**EXERCISE INSTRUCTIONS**
Rewrite the data below, substituting "date collected" for every "collection date" and leaving everything else unchanged. Leave the pictures out of your version.

-- Begin --

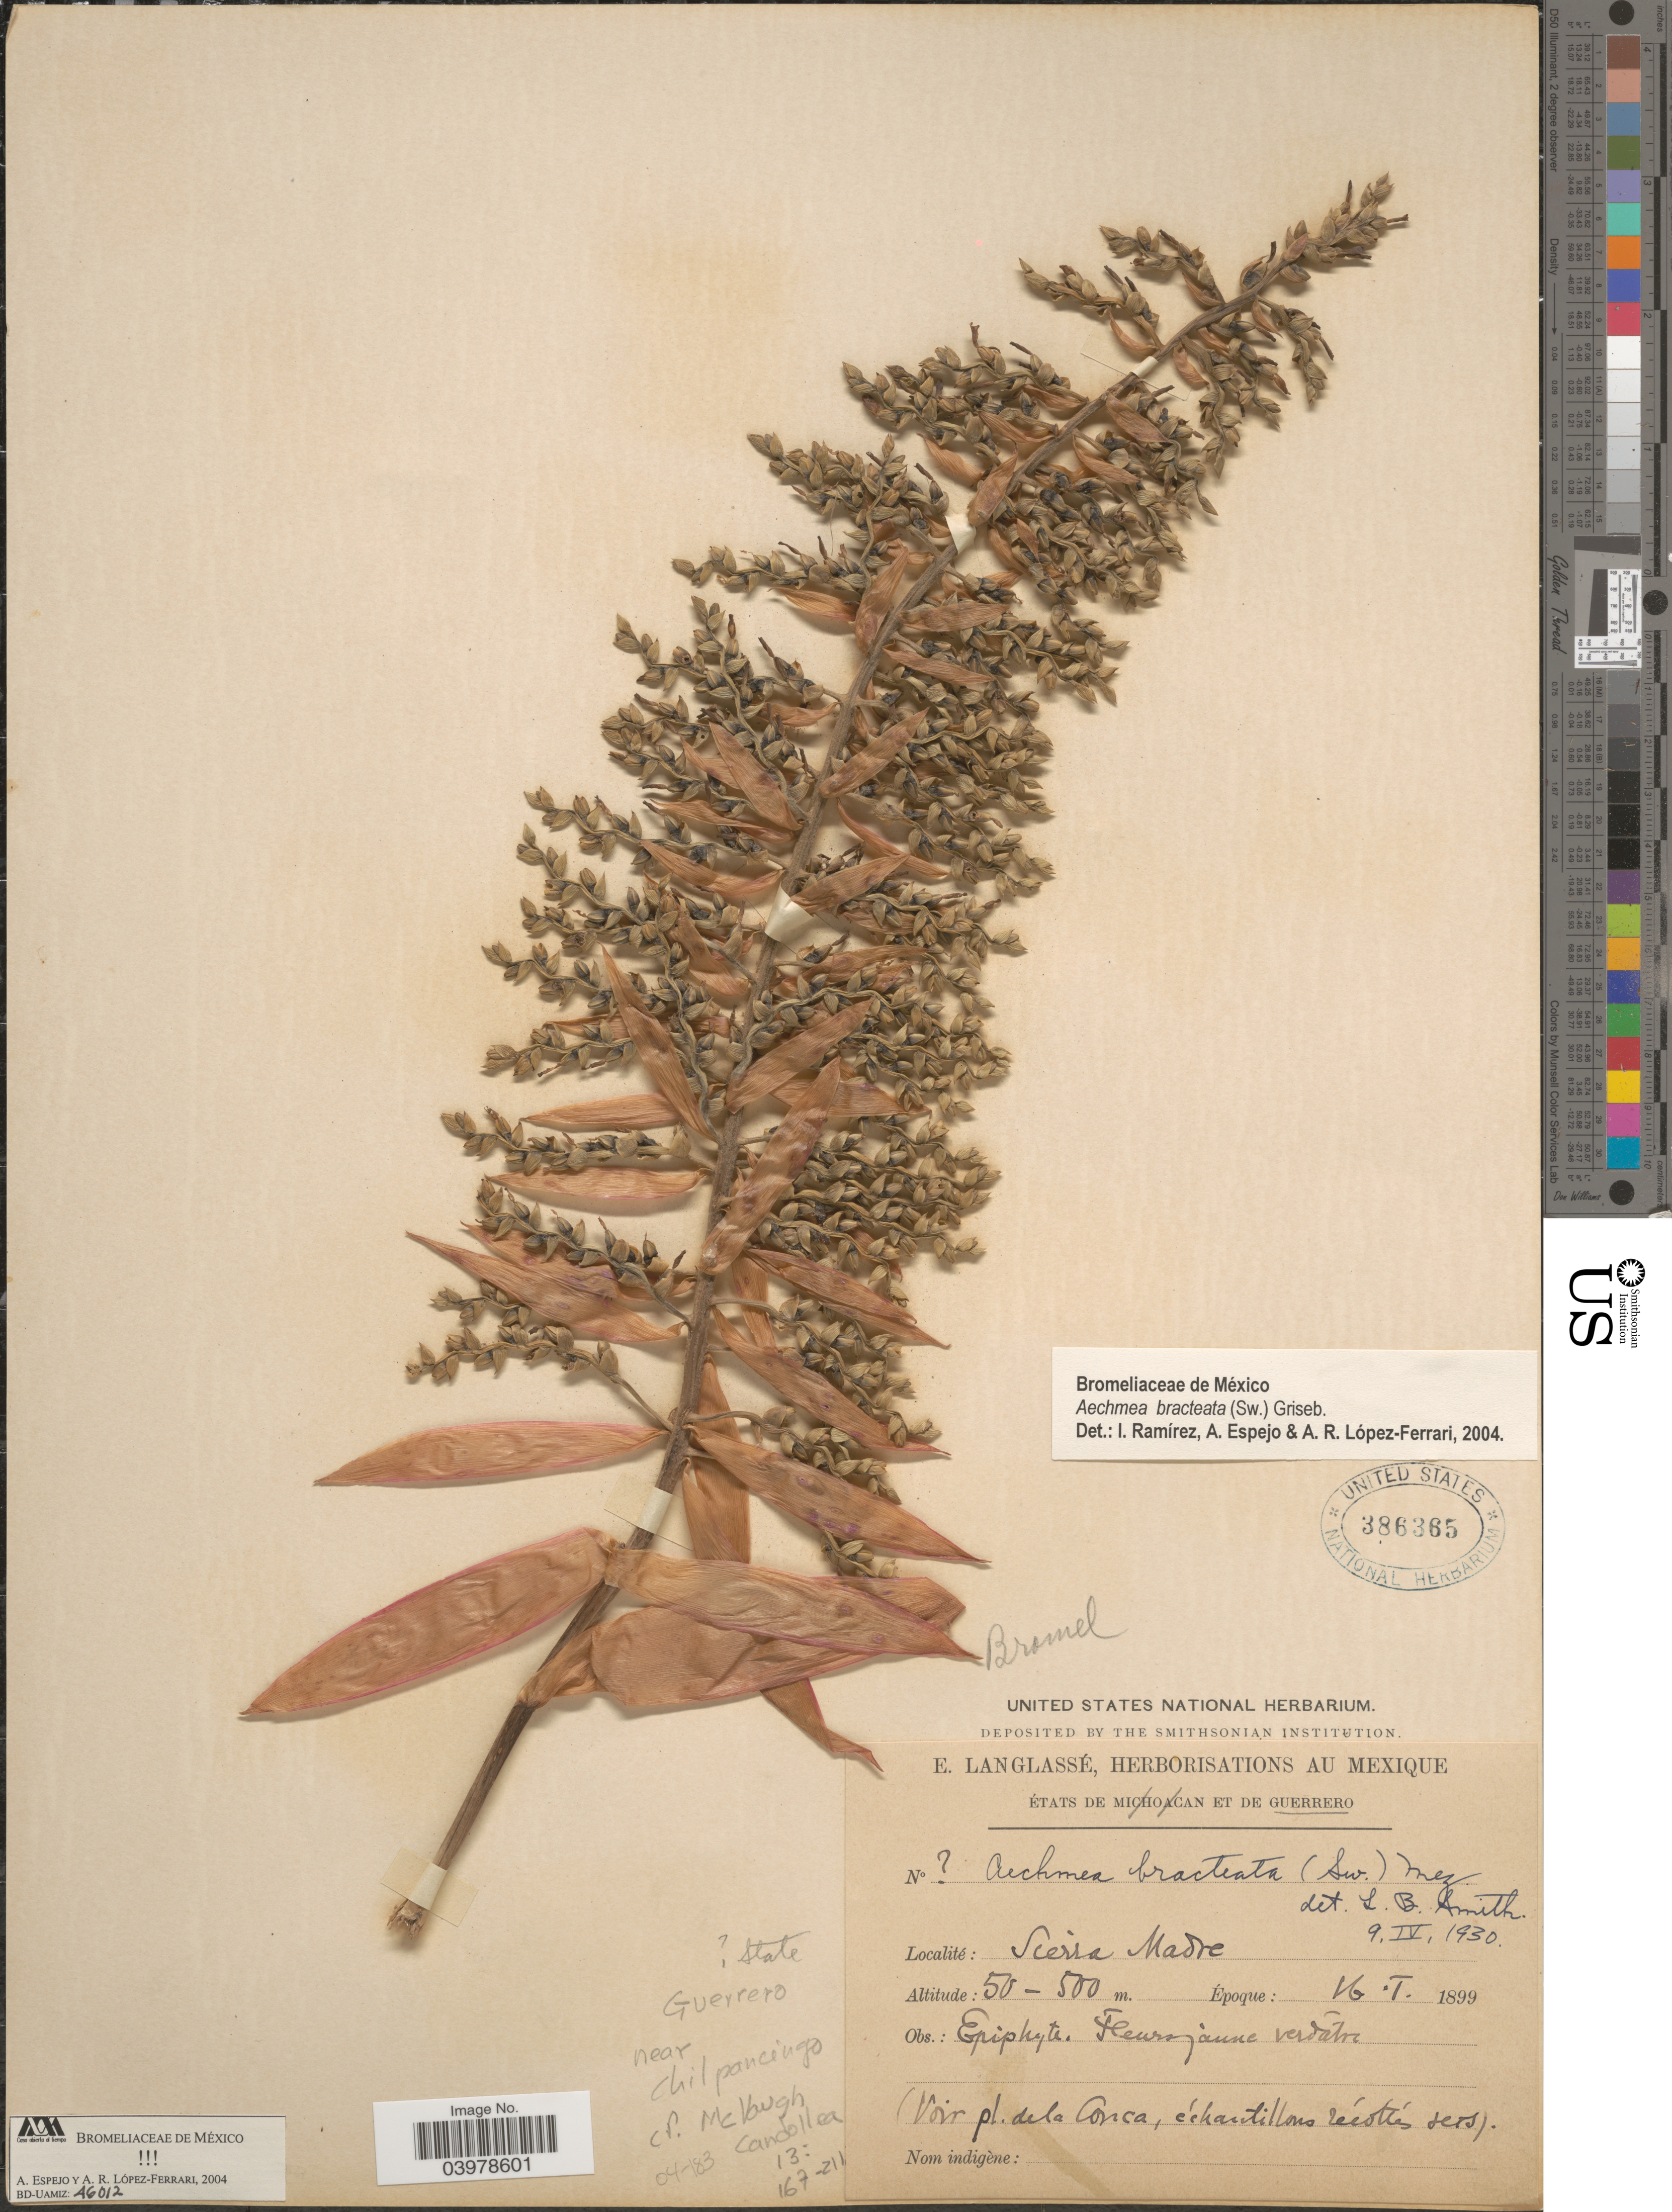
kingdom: Plantae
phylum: Tracheophyta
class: Liliopsida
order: Poales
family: Bromeliaceae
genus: Aechmea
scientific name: Aechmea bracteata var. bracteata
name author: (Sw.) Griseb.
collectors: E. Langlassé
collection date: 1899-01-16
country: Mexico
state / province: Guerrero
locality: Sierra Madre. Near Chilpancingo.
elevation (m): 50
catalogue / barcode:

-- End --

**PROBLEM SOLUTION**
kingdom: Plantae
phylum: Tracheophyta
class: Liliopsida
order: Poales
family: Bromeliaceae
genus: Aechmea
scientific name: Aechmea bracteata var. bracteata
name author: (Sw.) Griseb.
collectors: E. Langlassé
date collected: 1899-01-16
country: Mexico
state / province: Guerrero
locality: Sierra Madre. Near Chilpancingo.
elevation (m): 50
catalogue / barcode:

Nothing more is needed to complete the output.